If the 2022 Australian Open was about the miracle of Melbourne Park, the 2023 Australian Open is about the return of the monarch of Melbourne Park. Two tales, 12 months apart, with an overriding common factor: Novak Djokovic.
Last year, Djokovic, disgraced and deported from Australia, watched from afar as Rafael Nadal overcame an injury layoff and a two-set deficit in the final to win the tournament in one of the most extraordinary comebacks. This year, Djokovic, triumphant and teary-eyed, was right in the middle of Rod Laver Arena holding aloft a record-extending 10th Australian Open title. One that got him level with his greatest rival on 22 in the all-time Grand Slam count list.
“I’ll probably say this is the biggest victory in my life, considering the circumstances,” Djokovic said on court after beating Greece’s Stefanos Tsitsipas 6-3, 7-6 (4), 7-6 (5) in Sunday’s final.
Those circumstances were as dramatic as they were damaging for the Serb. Djokovic, the most successful male player to have ever set foot in the season-opening Grand Slam, had been blocked from entering Australia last year for being unvaccinated and not providing substantial reason for a medical exemption. Held up for hours at the Melbourne airport and for days at a glorified detention centre in the city, Djokovic was eventually deported and his visa revoked after multiple rounds of court hearings.
Without a vaccine shot, Djokovic could not take a shot at the title.
Still unjabbed, Djokovic’s visa ban was however lifted as Australia relaxed its vaccine mandate for international travellers. Re-entering a country and its tournaments is one thing, dominating it again with the increased spotlight and scrutiny quite another.
No amount of circus around the Djoker seems to affect his tennis, though. Not even having to relive those difficult moments from last year amid repeated questions during his title run in the Adelaide tune-up event. Not even having to defend his father who sat out of his son’s last two matches in Melbourne for posing with a group of people carrying Russian flags with Vladimir Putin’s face after the quarter-final.

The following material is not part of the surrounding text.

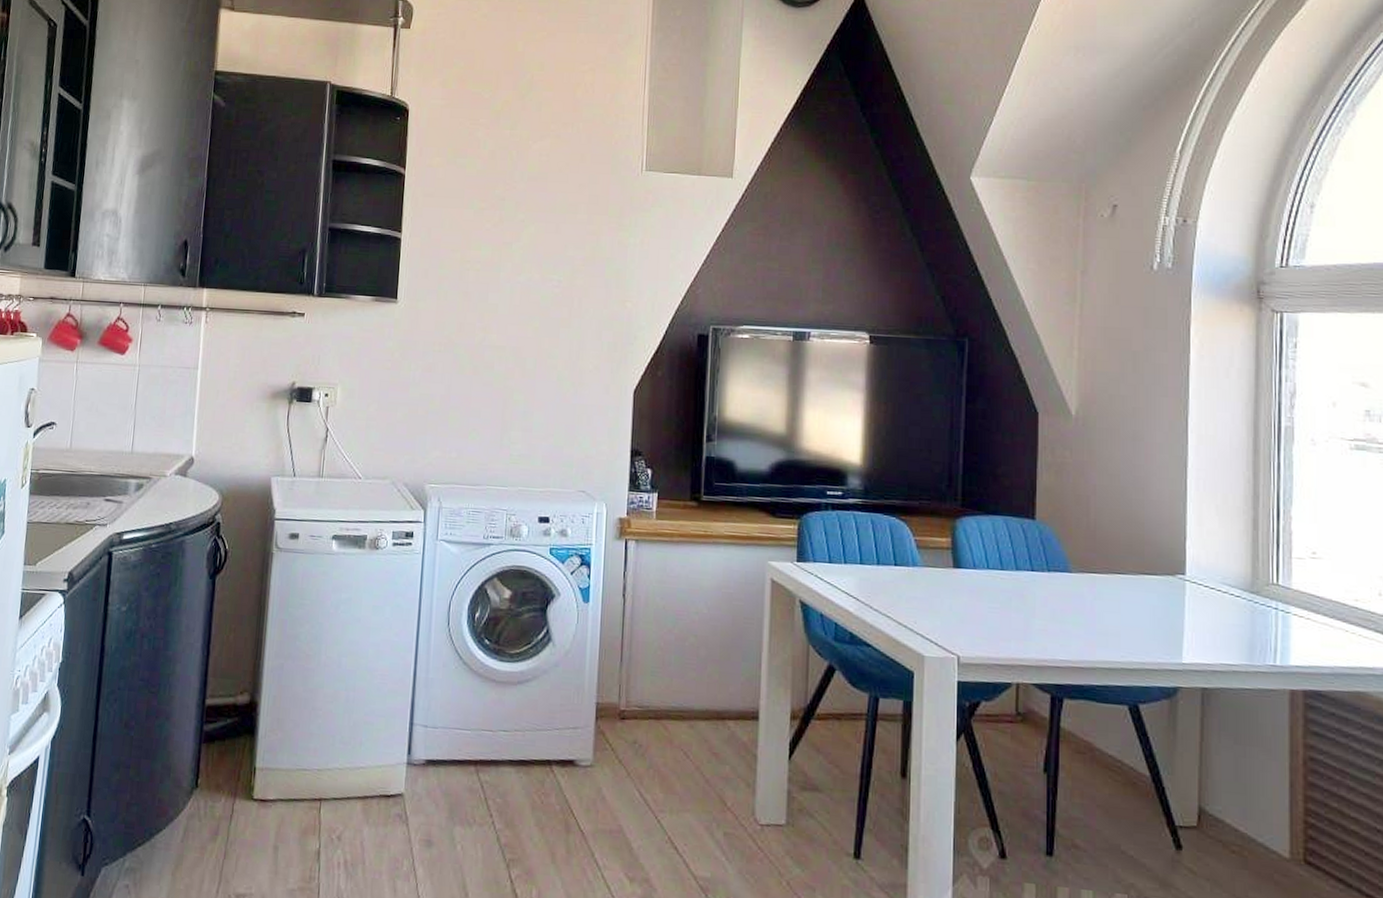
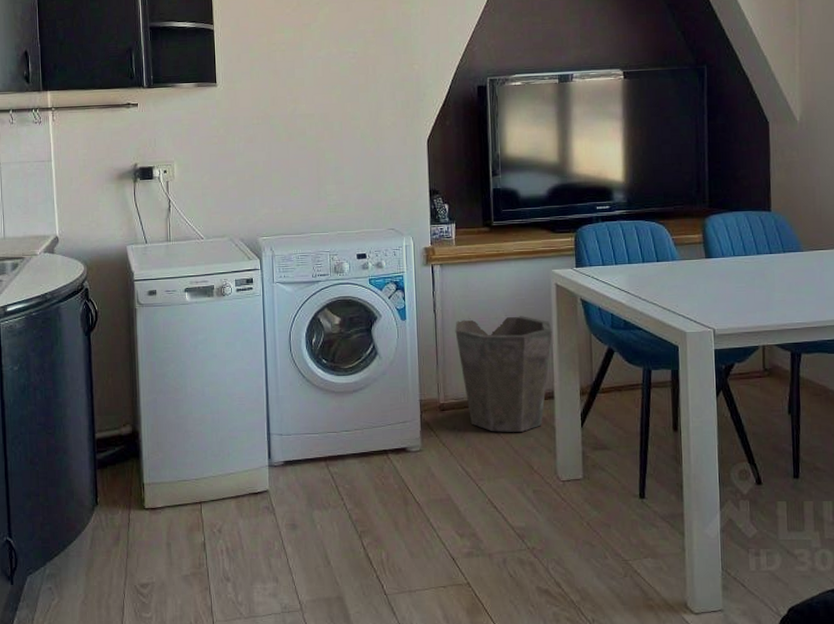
waste bin: none [646,609,763,757] -> present [455,315,552,432]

Champion of controversies, as he often does, turns champion nonetheless.
And when he did, after two hours and 56 minutes of largely dominating Tsitsipas in the final, Djokovic stood still, pointed his index finger to the mind and then his heart. Moments later, the Serb charged towards his box, hugged his team members and broke down slumping in his mother’s shoulders. Falling to the ground, he continued sobbing almost uncontrollably.
This was an emotional triumph unlike any other even for the thick-skinned and largely poker-faced Djokovic.

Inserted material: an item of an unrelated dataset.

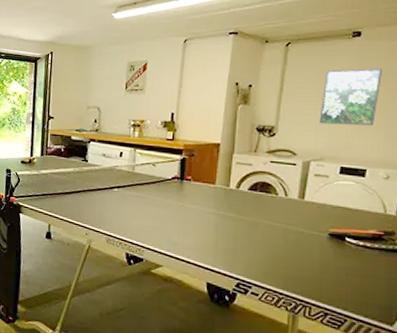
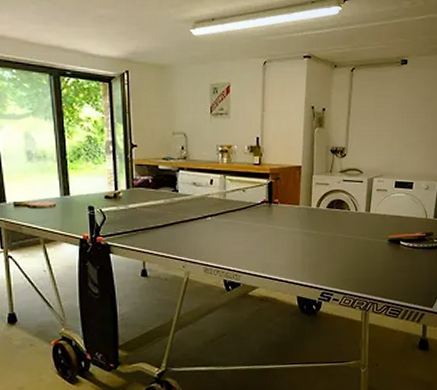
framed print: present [319,68,382,126] -> none [379,94,422,144]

“Only my team and family know what we have been through in the last four to five weeks,” he said.
“What a journey it has been. This has been one of the most challenging tournaments I’ve ever played in my life. Considering the circumstances, not having played last year, coming back this year.”

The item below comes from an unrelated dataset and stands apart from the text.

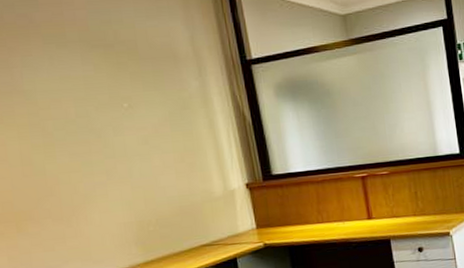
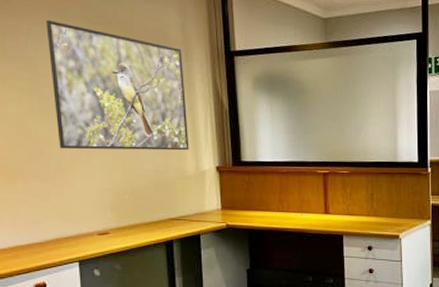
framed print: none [41,48,214,185] -> present [46,20,189,151]

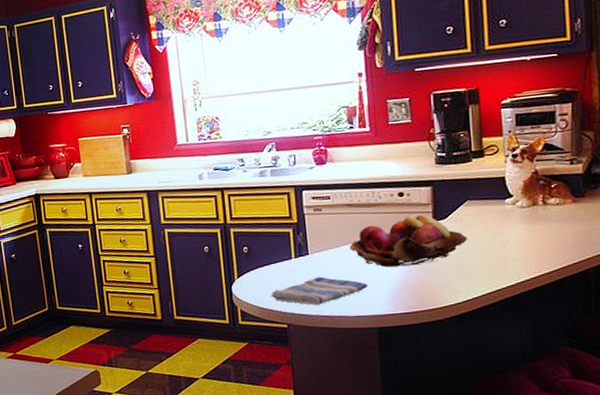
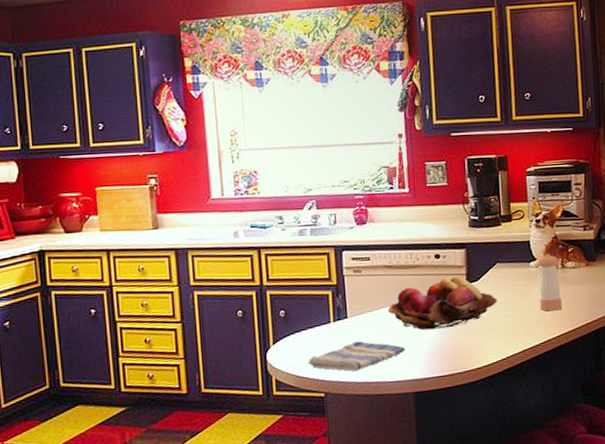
pepper shaker: none [514,189,544,250] -> present [537,253,563,312]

Coming back to doing what he does best: own the Australian Open.
Only two players have ever collected double-digit titles in a single Grand Slam, with Djokovic joining Nadal who has won the French Open a whopping 14 times. The Serb has matched the Spaniard in the overall Grand Slam record to reignite the captivating race in the GOAT (greatest of all time) narrative. There’s no doubting Djokovic could well replicate Nadal’s French supremacy in Australia.
The monarch of Melbourne Park, after all, is back.